Creating an Investment Worksheet - Part Six

We have finally made it to the last Part in the series “Creating an Investment Worksheet”. The last topic is on buying, selling and tracking/monitoring your stock market investments.  We have worked towards getting all of the research together and analyzing it in the first five Parts, now it is time to actually put that information to work.

Once the time has come and you are ready to actually make a purchase of a stock you have been watching, you can revert back to How Do I Actually Purchase a Stock on the Stock Market as well as Questrade 90 Day Free Trading Trial – Try It!. These articles will guide you through the actual purchase of the stock and provide you additional information on logistics. 

Buying

As previously covered in the post How Do I Actually Purchase a Stock on the Stock Market, in order to make a purchase, you need to open a brokerage account. This can be done through a discount online brokerage where you will do the buying and selling or, through a full service brokerage firm where a financial advisor will manage it for you. If you are interested in managing your investments on your own, the best bet will be to open an online discount brokerage account where you can buy and sell.

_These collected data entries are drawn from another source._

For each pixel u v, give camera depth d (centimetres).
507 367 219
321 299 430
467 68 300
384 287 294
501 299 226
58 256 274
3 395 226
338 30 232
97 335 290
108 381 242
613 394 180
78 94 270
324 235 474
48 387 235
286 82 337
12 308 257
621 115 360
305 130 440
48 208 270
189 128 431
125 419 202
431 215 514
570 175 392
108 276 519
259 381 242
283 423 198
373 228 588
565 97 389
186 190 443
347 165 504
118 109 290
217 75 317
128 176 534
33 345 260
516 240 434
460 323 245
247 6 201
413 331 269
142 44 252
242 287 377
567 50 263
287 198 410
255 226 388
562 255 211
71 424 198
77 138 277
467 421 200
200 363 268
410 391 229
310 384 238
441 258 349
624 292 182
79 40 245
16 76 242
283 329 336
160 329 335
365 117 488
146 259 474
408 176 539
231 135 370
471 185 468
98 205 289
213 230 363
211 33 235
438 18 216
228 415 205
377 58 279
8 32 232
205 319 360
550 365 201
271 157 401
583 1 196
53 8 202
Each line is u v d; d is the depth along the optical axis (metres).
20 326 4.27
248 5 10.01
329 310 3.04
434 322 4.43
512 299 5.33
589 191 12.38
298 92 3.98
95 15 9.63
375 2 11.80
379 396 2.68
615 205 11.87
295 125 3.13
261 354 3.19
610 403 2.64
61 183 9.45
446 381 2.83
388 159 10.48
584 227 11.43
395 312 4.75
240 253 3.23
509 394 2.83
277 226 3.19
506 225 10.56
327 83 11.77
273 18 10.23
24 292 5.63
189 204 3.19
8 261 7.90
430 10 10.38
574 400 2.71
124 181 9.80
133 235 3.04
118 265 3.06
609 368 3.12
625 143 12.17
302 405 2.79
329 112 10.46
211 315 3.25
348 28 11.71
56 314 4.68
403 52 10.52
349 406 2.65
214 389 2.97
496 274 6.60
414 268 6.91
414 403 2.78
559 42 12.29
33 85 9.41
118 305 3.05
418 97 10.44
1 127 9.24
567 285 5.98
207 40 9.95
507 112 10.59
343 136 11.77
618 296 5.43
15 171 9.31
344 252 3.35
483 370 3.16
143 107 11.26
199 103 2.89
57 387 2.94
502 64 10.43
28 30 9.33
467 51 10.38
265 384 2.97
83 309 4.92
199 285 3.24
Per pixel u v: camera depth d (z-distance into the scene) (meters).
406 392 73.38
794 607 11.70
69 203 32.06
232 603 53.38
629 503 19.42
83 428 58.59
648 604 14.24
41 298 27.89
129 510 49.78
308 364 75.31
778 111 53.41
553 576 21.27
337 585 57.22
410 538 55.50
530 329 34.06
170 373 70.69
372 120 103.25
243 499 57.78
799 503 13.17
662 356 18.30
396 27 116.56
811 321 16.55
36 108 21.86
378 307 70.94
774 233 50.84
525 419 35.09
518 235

Please refer to the above article for more information on this step. Once you have an account open and are ready to purchase, you will want to familiarize yourself with market and limit orders. This topic was discussed in detail in the post Questrade 90 Day Free Trading Trial – Try It! Recall that a market order is a buy at the current price. This is a good approach if you want to buy the stock right now and are convinced the price is not coming down anytime soon. Limit orders purchase the stock at the price you set. So, after doing your research you can come to a decision at what price point you want to buy in. You can set that price point with the brokerage account and if the stock hits that price, it will make the purchase according to your instructions. This takes some of the volatility out of your decision as you can set the price and let the stock do the work of coming down to that price point without your emotions getting caught up in it.

Selling

Deciding when to sell can be an extremely difficult decision! Should you take money off the table now when the stock is high and put it elsewhere? Should you sell to avoid further losses? Should you sell when you think the stock might still continue to rise? A good starting point in making the decision to sell is to return to your Reasons and Limits worksheet. Recall that you produced this worksheet during your research and set out reasons as to why and when you would sell a particular stock. You made that worksheet with a calm and clear head (hopefully!) so return to it when you need some advice on when to sell. Stick to what you have researched and analyzed and try to cut through the rumours and noise that might be going on around you concerning a company or stock. Jason Kelly (please see previous Parts for a discussion of Jason Kelly and his book The Neatest Little Guide to Stock Market Investing) also advises reviewing your stocks to watch sheet to see if something else would be a better buy at this time. If this is the case, you may want to sell one and purchase another stock on your list. Also, you can refer to the charts we covered in Creating an Investment Worksheet – Part Four. They can provide some signals and direction as to where the stock price might be headed.

Finally, just as was the case with making a purchase, you can use a market or limit order to sell. You can set a price at which you want to sell (limit order) and if the price hits that price, the stock will be sold. A market order will execute right away at the current price.

Tracking and Monitoring

You will want to monitor how your investments are doing beyond just having a sense of things. You will want to pay attention to your profit, loss and what the commissions are you have been paying to buy and sell the stocks. Most brokerage accounts will do these calculations for you on a regular basis. It will set out what money you put in as well as your current balance. From this, you can determine if you are up or down. Also, most brokerages will set out what you paid in commission charges. You can set up an online portfolio for free using Yahoo! Finance. You can input your transactions as to when you bought and sold and for what price thus having everything in front of you in one place.

Finally, Jason Kelly recommends keeping track of the following four items in respect of the stocks you purchased: 1. The price three months before you bought 2. Purchase price you paid 3. Sell price you sold at and 4. The price three months after you sold. He calls this the “Fearsome Foursome” and you can look at this information to see if there are trends in your buying and selling behaviour. If it was a growth stock, the price three months before you bought should be lower. The exact opposite is true for a value investor. When it comes to selling, everyone is in agreement that you want to sell at a higher price than you bought! Overall, you may want to use the Fearsome Foursome to identify trends in your own tendency to buy and sell at different points and to determine if you can make improvements in that decision making.

This concludes our series on Creating an Investment Worksheet. We have covered the gamut from figuring out what metrics we should be looking at with each stock to finally deciding when to buy and sell. We even delved into some rather advance charting (see Part 4). Actually putting all of this into practice is much more nerve wracking than just reading and writing about it! But, if one can put some method to the madness, we can feel much more comfortable with our decisions and continue to learn from them. I am excited to move forward!